Even as the financial crisis of 2008-09 began to ebb, the so-called “wall of debt” loomed large. Hundreds of billions of dollars of leveraged and high yield debt issued during the irrational exuberance era was coming due by 2014, threatening to drive up default rates and posing an ongoing threat to the health of the international financial markets.
Those fears seem very distant today. First, the “wall” got pushed back, as lenders and debt investors engaged in an ongoing game of what came to be colloquially referred to as “amend, extend and pretend”, renegotiating maturity dates in an effort to delay the day of reckoning. Now, thanks in no small part to central bankers’ determination to keep interest rates as low as possible, a white-hot high yield debt market has broken the wall into pieces, with parts of it not to be reassembled for decades. High yield (aka “junk”) debt issuances have returned to levels not seen since 2007, and are allowing leveraged companies to refinance pending obligations with maturities in some instances of as long as 30 years.

.....

**Exercise description**.
Write the next part of the passage on the post-crisis "wall of debt," picking up after its final sentence. The data that comes next has no connection to the passage on the corporate "wall of debt."

.....

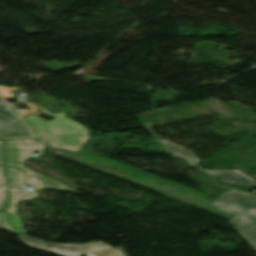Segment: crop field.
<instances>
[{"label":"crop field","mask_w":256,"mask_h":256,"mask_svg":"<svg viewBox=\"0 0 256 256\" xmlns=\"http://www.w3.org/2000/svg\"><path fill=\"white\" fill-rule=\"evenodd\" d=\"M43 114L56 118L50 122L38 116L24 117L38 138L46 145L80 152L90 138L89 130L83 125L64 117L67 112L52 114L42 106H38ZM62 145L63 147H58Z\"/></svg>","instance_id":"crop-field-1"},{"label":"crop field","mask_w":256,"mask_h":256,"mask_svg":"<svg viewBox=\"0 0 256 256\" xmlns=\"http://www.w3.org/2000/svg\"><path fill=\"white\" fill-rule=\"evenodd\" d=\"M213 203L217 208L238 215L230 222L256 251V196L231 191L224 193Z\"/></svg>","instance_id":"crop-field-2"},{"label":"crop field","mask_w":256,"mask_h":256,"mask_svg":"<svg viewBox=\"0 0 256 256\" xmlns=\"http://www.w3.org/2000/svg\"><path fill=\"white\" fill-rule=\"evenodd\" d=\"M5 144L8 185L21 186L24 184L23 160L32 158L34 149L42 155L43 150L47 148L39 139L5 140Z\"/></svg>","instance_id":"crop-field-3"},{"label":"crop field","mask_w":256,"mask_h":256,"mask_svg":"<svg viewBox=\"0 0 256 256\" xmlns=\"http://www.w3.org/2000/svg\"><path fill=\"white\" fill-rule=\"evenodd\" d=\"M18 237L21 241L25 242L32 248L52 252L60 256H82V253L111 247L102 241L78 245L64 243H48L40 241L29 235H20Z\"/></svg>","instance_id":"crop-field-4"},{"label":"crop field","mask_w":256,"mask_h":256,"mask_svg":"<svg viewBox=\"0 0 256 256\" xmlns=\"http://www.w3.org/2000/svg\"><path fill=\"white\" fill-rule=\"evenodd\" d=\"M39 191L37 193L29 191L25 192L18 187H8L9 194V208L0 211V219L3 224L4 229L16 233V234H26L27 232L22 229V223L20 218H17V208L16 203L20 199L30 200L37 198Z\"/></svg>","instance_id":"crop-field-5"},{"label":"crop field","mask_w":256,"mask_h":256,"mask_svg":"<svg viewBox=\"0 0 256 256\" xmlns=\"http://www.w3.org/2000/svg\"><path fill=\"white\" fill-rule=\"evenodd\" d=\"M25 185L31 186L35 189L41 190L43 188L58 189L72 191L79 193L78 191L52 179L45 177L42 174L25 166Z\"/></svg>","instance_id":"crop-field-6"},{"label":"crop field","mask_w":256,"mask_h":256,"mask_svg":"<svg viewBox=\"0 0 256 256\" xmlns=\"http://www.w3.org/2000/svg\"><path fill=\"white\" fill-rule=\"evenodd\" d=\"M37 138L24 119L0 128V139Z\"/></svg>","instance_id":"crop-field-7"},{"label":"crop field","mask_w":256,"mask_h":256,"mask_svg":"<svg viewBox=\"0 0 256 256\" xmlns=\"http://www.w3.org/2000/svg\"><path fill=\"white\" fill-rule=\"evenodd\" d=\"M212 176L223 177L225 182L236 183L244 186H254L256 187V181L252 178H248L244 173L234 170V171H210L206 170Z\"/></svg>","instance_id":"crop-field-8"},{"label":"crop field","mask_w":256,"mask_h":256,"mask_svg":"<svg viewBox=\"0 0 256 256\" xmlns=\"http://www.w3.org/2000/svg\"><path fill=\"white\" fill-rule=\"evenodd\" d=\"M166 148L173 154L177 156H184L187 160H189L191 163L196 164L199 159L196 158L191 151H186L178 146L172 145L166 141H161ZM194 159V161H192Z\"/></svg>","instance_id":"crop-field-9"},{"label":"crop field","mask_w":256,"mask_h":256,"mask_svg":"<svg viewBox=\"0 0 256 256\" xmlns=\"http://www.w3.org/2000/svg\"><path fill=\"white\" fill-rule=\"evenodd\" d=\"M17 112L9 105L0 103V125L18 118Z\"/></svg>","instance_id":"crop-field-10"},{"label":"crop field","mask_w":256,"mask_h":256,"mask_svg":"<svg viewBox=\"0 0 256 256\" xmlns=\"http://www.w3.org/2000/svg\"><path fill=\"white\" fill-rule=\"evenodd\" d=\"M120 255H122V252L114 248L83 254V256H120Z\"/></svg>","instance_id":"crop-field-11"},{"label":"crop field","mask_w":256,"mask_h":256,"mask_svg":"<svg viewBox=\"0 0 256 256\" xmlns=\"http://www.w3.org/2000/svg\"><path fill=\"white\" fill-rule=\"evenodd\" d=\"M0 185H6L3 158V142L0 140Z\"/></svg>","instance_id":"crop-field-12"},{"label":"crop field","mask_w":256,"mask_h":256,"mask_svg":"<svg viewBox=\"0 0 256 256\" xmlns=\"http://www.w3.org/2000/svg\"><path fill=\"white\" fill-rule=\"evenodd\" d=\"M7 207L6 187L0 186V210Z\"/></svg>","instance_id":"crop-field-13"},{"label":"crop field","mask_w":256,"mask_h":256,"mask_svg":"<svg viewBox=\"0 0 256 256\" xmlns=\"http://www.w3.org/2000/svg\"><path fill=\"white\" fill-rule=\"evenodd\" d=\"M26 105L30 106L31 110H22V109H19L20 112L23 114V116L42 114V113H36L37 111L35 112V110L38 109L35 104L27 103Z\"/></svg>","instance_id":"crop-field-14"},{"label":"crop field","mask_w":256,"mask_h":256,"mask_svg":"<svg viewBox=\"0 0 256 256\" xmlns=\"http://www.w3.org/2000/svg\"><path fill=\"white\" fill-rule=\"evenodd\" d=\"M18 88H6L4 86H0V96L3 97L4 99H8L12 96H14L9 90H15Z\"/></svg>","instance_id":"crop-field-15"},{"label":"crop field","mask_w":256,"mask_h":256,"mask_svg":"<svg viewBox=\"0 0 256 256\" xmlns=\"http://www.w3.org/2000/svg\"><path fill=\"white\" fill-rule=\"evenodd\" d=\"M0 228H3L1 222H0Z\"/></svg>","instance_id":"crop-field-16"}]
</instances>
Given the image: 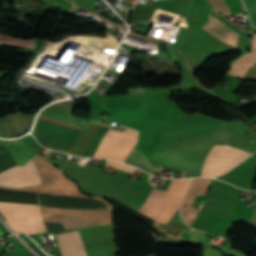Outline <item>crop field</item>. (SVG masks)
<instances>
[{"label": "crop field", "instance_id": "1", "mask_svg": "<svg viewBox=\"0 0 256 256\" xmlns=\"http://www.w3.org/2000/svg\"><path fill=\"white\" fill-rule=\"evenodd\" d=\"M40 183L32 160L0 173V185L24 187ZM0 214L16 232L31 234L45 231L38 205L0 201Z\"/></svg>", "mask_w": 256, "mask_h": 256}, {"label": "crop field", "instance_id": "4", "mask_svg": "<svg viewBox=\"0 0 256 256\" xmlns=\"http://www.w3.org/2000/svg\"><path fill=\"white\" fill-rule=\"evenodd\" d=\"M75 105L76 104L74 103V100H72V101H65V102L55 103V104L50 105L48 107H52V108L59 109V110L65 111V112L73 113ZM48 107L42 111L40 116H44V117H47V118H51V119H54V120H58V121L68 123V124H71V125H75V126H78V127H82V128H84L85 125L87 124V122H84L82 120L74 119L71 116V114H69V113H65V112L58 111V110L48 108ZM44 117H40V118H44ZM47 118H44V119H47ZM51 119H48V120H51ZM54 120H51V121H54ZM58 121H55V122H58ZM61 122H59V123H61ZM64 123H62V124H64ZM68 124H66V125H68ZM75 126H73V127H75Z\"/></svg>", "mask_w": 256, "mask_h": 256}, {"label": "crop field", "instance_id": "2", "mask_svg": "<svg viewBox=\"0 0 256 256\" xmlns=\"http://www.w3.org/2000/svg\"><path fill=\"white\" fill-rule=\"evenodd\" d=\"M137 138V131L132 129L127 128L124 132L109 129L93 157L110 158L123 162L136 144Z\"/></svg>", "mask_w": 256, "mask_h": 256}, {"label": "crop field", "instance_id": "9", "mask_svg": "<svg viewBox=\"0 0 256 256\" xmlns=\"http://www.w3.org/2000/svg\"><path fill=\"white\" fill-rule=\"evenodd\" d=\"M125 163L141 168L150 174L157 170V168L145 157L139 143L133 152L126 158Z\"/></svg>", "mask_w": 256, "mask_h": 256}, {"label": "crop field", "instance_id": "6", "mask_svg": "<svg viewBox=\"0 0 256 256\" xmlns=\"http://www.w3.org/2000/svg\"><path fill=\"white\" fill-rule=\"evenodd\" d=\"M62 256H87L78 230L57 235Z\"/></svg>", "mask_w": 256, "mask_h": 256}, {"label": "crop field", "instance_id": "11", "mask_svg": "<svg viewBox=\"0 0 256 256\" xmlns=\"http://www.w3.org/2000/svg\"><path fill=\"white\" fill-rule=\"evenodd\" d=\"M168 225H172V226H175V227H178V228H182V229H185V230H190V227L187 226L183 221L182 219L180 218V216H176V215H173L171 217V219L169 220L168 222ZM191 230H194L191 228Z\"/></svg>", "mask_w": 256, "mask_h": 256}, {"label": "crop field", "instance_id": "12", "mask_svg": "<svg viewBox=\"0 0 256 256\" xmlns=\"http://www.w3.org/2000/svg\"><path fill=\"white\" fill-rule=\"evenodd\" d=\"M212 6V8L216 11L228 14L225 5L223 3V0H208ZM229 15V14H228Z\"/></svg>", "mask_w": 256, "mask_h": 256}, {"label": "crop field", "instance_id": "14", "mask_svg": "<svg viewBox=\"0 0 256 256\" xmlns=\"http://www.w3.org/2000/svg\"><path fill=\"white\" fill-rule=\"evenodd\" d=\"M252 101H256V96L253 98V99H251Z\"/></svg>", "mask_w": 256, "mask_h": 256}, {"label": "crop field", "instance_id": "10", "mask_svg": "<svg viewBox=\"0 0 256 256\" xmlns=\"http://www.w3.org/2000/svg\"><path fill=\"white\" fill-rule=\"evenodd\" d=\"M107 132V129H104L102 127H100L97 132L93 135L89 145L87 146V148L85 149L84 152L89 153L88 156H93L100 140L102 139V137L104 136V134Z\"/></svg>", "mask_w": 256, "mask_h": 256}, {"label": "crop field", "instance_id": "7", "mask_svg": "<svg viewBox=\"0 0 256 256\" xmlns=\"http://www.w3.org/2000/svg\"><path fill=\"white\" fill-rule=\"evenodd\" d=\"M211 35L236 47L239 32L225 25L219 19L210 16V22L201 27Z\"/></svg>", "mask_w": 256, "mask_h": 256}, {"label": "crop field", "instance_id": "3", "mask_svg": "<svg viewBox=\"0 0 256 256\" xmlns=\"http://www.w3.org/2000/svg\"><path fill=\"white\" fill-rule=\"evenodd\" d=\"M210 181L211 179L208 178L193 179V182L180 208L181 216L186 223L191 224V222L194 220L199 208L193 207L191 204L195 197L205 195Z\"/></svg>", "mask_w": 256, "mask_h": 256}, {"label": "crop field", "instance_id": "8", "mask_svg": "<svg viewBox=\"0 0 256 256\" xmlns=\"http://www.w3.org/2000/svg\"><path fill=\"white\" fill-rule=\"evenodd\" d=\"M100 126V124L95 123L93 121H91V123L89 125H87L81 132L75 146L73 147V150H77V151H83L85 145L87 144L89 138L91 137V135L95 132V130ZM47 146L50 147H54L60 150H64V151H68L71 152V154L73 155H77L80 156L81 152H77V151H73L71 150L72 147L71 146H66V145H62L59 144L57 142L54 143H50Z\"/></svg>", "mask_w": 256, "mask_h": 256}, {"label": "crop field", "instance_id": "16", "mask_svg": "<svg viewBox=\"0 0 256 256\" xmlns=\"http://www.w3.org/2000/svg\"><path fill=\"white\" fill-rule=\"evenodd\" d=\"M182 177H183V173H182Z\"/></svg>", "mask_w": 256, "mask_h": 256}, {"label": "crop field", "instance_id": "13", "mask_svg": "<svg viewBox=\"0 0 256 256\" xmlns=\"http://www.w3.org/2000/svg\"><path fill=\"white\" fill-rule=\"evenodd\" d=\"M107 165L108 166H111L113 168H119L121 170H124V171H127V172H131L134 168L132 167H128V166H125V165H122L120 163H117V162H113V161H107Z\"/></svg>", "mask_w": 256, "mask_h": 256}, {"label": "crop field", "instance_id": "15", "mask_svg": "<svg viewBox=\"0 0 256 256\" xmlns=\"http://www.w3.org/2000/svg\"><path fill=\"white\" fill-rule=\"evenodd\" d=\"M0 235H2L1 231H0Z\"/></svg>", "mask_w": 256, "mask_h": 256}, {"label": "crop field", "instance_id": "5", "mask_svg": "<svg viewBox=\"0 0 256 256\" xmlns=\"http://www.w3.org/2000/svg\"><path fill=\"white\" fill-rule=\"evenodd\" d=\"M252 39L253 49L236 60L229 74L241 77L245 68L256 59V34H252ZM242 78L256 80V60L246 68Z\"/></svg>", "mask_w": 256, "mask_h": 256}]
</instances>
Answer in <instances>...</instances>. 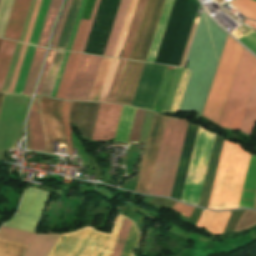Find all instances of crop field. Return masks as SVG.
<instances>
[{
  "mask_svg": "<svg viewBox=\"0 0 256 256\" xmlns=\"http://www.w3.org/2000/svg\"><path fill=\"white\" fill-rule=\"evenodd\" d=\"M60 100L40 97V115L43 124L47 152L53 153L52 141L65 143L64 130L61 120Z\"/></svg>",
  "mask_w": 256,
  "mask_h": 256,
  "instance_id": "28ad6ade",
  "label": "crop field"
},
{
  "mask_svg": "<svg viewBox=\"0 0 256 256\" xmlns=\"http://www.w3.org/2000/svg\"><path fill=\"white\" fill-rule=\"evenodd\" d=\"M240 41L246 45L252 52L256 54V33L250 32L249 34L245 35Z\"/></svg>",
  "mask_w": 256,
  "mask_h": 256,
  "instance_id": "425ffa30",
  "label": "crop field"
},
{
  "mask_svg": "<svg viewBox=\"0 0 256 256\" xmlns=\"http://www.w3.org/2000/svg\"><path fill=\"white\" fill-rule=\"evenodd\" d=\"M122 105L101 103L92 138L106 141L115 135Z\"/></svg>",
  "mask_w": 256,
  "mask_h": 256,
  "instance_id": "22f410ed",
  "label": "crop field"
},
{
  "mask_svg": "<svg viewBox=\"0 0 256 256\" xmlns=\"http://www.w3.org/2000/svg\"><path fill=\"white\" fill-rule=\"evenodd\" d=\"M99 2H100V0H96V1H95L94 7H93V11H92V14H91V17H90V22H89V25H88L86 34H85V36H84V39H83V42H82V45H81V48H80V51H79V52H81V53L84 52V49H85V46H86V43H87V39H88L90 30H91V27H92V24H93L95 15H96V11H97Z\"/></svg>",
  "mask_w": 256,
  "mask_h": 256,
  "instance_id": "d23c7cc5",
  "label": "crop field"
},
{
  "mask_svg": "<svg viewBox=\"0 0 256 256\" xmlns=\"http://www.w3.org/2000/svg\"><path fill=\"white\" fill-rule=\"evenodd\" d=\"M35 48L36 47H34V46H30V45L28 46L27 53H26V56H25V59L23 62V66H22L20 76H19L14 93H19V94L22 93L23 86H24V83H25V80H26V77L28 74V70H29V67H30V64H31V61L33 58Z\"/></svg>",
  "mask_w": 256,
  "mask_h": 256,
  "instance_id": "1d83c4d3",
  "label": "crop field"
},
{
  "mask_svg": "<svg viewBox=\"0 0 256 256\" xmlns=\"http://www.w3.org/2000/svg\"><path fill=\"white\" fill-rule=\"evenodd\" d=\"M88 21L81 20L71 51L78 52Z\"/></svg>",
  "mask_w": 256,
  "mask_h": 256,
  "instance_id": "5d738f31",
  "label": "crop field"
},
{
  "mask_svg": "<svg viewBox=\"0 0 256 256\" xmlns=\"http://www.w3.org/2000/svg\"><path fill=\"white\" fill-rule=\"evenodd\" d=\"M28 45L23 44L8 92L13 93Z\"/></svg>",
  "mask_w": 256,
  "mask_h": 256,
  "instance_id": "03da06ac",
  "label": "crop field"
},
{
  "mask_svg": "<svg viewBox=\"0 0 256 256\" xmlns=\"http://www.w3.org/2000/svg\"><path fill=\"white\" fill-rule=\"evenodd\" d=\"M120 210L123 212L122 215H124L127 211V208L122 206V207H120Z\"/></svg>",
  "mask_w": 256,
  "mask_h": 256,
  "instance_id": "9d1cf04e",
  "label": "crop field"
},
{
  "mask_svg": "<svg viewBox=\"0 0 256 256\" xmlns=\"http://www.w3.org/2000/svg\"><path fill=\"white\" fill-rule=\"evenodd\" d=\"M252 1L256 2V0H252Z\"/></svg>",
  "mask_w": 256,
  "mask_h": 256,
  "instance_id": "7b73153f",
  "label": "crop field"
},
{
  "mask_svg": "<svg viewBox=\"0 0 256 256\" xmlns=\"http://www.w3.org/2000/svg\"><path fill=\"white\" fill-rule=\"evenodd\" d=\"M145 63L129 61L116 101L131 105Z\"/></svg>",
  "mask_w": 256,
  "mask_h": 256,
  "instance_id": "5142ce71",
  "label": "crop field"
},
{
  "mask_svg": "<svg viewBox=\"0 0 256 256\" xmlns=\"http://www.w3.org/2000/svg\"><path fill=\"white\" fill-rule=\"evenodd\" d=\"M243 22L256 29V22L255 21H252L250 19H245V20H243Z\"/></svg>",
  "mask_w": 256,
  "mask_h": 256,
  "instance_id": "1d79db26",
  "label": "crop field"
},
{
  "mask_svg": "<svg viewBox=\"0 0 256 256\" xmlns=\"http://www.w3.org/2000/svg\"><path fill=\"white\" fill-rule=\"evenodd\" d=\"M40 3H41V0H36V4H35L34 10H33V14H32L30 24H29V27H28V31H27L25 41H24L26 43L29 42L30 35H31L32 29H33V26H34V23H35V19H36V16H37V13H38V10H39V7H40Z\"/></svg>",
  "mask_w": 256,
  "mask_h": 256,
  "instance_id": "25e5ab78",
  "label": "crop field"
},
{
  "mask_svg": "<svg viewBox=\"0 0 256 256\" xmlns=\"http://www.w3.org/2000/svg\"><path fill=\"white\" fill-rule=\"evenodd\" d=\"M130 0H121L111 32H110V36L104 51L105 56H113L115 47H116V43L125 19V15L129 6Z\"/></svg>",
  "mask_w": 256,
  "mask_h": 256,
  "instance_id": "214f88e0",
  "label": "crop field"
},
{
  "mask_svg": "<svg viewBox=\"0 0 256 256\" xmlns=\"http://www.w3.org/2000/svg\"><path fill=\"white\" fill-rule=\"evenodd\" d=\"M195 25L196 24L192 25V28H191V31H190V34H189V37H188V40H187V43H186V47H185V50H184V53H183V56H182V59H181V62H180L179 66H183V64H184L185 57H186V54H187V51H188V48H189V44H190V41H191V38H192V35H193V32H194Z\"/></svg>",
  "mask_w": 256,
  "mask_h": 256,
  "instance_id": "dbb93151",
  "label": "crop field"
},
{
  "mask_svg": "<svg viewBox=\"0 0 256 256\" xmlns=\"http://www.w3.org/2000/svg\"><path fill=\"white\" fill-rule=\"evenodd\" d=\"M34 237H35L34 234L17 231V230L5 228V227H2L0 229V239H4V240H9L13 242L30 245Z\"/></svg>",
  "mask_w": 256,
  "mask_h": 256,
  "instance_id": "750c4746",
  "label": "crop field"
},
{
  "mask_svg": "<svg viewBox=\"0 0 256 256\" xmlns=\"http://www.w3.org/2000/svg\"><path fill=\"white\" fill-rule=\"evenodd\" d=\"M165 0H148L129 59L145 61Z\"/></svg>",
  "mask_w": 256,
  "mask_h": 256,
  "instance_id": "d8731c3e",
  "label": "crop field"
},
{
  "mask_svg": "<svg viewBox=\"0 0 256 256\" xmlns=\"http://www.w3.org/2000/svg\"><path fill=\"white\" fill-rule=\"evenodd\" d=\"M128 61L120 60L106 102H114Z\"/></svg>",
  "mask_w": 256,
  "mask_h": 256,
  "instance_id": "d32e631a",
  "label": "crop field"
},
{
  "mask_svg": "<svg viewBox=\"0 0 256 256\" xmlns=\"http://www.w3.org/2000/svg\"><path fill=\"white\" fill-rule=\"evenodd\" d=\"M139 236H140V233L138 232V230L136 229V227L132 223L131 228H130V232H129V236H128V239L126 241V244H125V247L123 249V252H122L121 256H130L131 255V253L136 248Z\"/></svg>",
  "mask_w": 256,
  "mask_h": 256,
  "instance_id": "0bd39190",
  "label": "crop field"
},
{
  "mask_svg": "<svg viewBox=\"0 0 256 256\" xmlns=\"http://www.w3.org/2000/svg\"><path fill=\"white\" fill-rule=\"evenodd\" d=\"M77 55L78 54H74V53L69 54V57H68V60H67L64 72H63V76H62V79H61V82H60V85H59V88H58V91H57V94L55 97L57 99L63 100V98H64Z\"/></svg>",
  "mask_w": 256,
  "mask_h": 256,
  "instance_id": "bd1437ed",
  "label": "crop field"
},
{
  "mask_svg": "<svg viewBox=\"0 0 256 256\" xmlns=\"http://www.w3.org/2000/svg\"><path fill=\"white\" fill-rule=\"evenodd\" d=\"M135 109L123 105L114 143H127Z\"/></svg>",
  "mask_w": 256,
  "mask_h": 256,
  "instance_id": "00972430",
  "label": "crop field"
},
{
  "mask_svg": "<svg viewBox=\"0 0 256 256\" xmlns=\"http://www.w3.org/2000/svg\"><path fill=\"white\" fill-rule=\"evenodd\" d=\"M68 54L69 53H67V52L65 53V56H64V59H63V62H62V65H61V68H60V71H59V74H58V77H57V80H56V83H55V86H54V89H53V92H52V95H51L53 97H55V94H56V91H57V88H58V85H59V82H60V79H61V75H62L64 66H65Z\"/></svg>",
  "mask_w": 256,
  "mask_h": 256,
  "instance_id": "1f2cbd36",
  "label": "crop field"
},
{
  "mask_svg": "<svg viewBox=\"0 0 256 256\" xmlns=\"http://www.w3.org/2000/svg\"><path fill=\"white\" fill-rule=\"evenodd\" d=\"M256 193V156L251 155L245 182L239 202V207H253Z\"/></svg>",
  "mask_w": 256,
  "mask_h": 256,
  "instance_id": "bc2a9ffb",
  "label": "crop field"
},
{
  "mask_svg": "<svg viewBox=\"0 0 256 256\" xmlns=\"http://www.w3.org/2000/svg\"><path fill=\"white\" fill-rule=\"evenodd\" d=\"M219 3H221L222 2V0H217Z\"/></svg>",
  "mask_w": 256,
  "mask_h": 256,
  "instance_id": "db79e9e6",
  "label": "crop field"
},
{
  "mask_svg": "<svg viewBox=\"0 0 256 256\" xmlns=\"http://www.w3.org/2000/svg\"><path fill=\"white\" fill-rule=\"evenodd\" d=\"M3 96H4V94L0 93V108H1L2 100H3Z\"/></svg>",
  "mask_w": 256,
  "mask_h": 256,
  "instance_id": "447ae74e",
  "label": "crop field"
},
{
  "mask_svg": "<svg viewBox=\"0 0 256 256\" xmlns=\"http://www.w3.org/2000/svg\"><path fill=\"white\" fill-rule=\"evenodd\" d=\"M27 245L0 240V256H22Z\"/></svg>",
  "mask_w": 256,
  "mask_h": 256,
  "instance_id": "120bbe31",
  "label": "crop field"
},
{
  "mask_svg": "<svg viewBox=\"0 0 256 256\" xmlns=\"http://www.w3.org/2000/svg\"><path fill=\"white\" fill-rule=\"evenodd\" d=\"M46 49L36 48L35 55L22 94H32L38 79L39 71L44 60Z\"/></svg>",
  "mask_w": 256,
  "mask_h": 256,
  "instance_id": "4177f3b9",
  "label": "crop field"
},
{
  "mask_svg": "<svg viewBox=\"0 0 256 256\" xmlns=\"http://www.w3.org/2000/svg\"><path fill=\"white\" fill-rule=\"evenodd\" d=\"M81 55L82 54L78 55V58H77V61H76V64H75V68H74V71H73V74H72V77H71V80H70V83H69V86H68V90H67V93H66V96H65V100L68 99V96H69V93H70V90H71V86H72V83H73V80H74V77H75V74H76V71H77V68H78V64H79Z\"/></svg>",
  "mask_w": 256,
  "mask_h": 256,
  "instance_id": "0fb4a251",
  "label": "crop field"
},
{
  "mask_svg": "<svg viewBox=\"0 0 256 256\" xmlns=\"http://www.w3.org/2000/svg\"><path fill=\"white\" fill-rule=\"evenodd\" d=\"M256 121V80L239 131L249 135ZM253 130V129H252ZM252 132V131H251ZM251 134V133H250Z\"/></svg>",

.....

**Answer for the task**.
Incredibly, the demand for lower quality / higher yielding debt securities in the current low interest rate environment is already leading to the return of two features that embody some of the worst excesses of the previous decade. S&P and Moody’s have both recently warned about “covenant lite” debt, i.e., issuances that lack standard covenant protections which serve as early warning signs and permit lenders and investors to intervene at an early stage of a borrower’s financial distress. Other commentators are taking note of the return of another feature that led to deep investor losses during the last downturn – notes with payment in kind, or “PIK” features, which permit a borrower to flip an invisible toggle and switch from paying interest in cash, and instead allow it to effect payment through the issuance of additional notes.
There is nothing inherently wrong with extending credit to lower rated borrowers. But lenders and investors astoundingly seem already to have forgotten that, along with the higher yields that compensate them for the incrementally greater risks they are taking by lending to such borrowers, such credits require stronger, not weaker protections against defaults. The constantly repeated excuse last time was that no one could have seen what was coming. What will it be next time?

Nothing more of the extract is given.